Hi guys, thanks for sharing this nice implementation in advance!

I have a question about group-wise offset learning. In deform.py, when we set deformable_groups > 1, offset-conv also learns the filter weights with same groups. but, in DeformConv2d/forward function, you splits offset/mask like this manner

offset = offset_mask[:, :offset_channel, :, :]
mask = offset_mask[:, offset_channel:, :, :]
mask = mask.sigmoid()  # [0, 1]

I guess this code implemented would ignore spatial ordering of output channels from offset-conv. For example, when deformable_groups = 2, the offset-conv outputs (group_0 output from first half of input channels, group_1 output from last half of input channels) sequentially w.r.t channel dimensions (this is the definition of group convolution in pytorch). So it seems that extracting mask of group0 & group1 from only group_1 ouput doesn't make any sense.

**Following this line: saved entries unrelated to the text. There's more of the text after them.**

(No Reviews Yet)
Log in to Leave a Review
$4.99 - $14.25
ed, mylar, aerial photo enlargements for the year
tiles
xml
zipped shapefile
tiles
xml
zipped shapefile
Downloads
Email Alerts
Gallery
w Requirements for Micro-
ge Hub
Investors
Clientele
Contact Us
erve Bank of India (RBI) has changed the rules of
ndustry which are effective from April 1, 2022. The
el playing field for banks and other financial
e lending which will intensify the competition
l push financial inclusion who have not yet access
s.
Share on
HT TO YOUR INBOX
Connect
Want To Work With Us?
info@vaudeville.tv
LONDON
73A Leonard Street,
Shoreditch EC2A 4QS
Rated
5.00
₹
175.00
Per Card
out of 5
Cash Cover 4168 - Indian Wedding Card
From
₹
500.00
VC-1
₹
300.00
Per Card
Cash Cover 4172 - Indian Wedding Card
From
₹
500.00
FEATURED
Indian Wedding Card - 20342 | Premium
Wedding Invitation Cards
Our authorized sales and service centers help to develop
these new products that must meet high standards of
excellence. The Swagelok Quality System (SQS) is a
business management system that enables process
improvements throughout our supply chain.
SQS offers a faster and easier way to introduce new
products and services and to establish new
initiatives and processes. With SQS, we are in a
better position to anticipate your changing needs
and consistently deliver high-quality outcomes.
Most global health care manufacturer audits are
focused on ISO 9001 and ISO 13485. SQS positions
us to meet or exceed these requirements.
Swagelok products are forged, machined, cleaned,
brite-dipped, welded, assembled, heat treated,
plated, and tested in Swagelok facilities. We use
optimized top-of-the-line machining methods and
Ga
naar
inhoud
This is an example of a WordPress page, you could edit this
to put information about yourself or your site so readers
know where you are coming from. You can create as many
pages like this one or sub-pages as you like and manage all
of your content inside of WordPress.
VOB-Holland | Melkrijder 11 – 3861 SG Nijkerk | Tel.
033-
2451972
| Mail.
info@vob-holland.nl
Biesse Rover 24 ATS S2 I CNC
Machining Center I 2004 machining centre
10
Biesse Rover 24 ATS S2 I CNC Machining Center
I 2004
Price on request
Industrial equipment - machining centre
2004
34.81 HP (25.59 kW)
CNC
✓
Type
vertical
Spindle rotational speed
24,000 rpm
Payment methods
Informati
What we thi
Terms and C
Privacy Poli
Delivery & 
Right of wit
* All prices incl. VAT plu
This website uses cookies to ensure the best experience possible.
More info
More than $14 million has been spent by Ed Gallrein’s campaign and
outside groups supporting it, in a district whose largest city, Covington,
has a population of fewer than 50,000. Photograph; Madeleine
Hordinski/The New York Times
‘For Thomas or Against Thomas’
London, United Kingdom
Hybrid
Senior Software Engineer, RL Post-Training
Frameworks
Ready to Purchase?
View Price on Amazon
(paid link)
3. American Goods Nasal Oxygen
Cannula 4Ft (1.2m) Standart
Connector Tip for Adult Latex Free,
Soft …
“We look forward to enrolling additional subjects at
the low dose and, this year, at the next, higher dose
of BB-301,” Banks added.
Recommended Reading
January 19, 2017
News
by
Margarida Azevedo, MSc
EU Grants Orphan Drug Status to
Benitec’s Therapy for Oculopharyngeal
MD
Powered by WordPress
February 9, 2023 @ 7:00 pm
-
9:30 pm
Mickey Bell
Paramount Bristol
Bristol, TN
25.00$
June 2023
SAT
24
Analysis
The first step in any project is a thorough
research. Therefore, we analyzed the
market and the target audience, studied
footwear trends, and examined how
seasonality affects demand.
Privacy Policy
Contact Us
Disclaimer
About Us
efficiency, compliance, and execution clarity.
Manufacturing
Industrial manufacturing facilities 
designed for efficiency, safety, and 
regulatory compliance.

If group-wise offset learning is required, shouldn't this be like below?

# deformable-group-wise splits of offset/mask
offset_mask = offset_mask.view(B, deformable_groups, 3 * kernelH * kernelW, outH, outW)
offset = offset_mask[:, :, :2 * kernelH * kernelW, :, :].view(B, -1, outH, outW)
mask = offset_mask[:, :, 2 * kernelH * kernelW:, :, :].view(B, -1, outH, outW)
mask = mask.sigmoid()  # [0, 1]
haofeixu commented 1 year ago

Seems what you mentioned is valid, but I feel it might not make too many difference though I haven't compared.